カフェでお茶をして、友達と楽しく話しているところを想像してみてください。
ショッピングセンターの音楽やアナウンス、また周りの席のお客さんの話し声が多少大きくても、あなたは相手との会話に集中しているので、あまり気にならないはずです。
というのも私たちは一種のフィルターを無意識に働かせて、関心のある情報以外はシャットアウトしているのです。
実際その状況を動画等で撮っていると、耳に入らなかった周囲の音もしっかりと録音されているはずです。

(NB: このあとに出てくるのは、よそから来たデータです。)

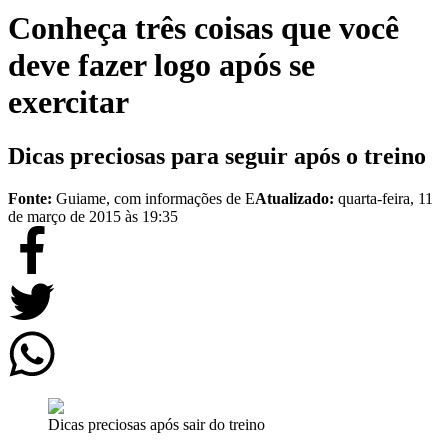
Conheça três coisas que você
deve fazer logo após se
exercitar
Dicas preciosas para seguir após o treino
Fonte:
Guiame, com informações de E
Atualizado:
quarta-feira, 11
de março de 2015 às 19:35
Dicas preciosas após sair do treino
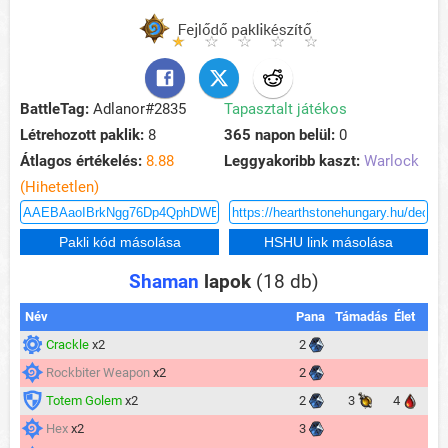
BattleTag:
Adlanor#2835
Tapasztalt játékos
Létrehozott paklik:
8
365 napon belül:
0
Átlagos értékelés:
8.88
Leggyakoribb kaszt:
Warlock
(Hihetetlen)
Shaman
lapok
(18 db)
Név
Pana
Támadás
Élet
Crackle
x2
2
Rockbiter Weapon
x2
2
Totem Golem
x2
2
3
4
Hex
x2
3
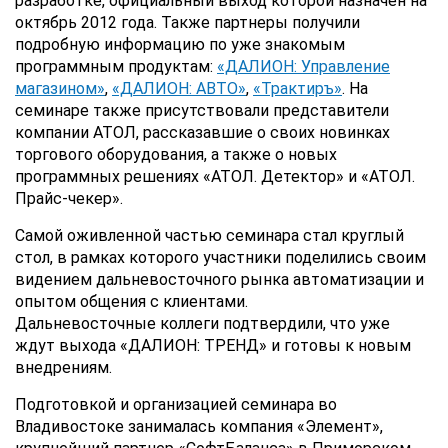
разработке, официальный выход которой назначен на
октябрь 2012 года. Также партнеры получили
подробную информацию по уже знакомым
программным продуктам:
«ДАЛИОН: Управление
магазином»
,
«ДАЛИОН: АВТО»
,
«Трактиръ»
. На
семинаре также присутствовали представители
компании АТОЛ, рассказавшие о своих новинках
торгового оборудования, а также о новых
программных решениях «АТОЛ. Детектор» и «АТОЛ.
Прайс-чекер».
Самой оживленной частью семинара стал круглый
стол, в рамках которого участники поделились своим
видением дальневосточного рынка автоматизации и
опытом общения с клиентами.
Дальневосточные коллеги подтвердили, что уже
ждут выхода «ДАЛИОН: ТРЕНД» и готовы к новым
внедрениям.
Подготовкой и организацией семинара во
Владивостоке занималась компания «Элемент»,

このように無意識に行われる情報処理をカクテルパーティ効果といいます。
ただし、本人が意識していない情報が完全に遮断されているわけではありません。
車の騒音がうるさい道を歩いていても、名前を呼ばれば、多くの人は気づくと思います。
つまり、私たちは意識していない情報でもその内容が重要かどうかを無意識のうちに処理しているのです。
頭のなかにあるネットワーク
あるひとつの概念に関連があるものはその近辺に、関連の薄い概念は遠くにというように、人間の記憶は様々な概念や知識をネットワーク上に配置していると認知心理学では考えています。
そしてそれぞれの概念はリンクによって結ばれています。
ところが先に入ってきた情報処理の仕方によって、後から入ってきた情報の処理速度に影響があることが証明されています。
これをプライミング効果といいます。
例えば、単語テストを行う場合、事前に答えになる語を見せている場合は、見せていない場合と比べて正答率が上がります。
逆に事前に違う答えを見せられていると、間違った回答をする可能性があります。
つまり人間はひとつのプライムを処理すると、無意識のうちにそれに近い概念を活性化させ、リンクを伝わって、ネットワークを広げているのです。
このため活性化された概念は、他の概念に比べて処理されやすくなるのです。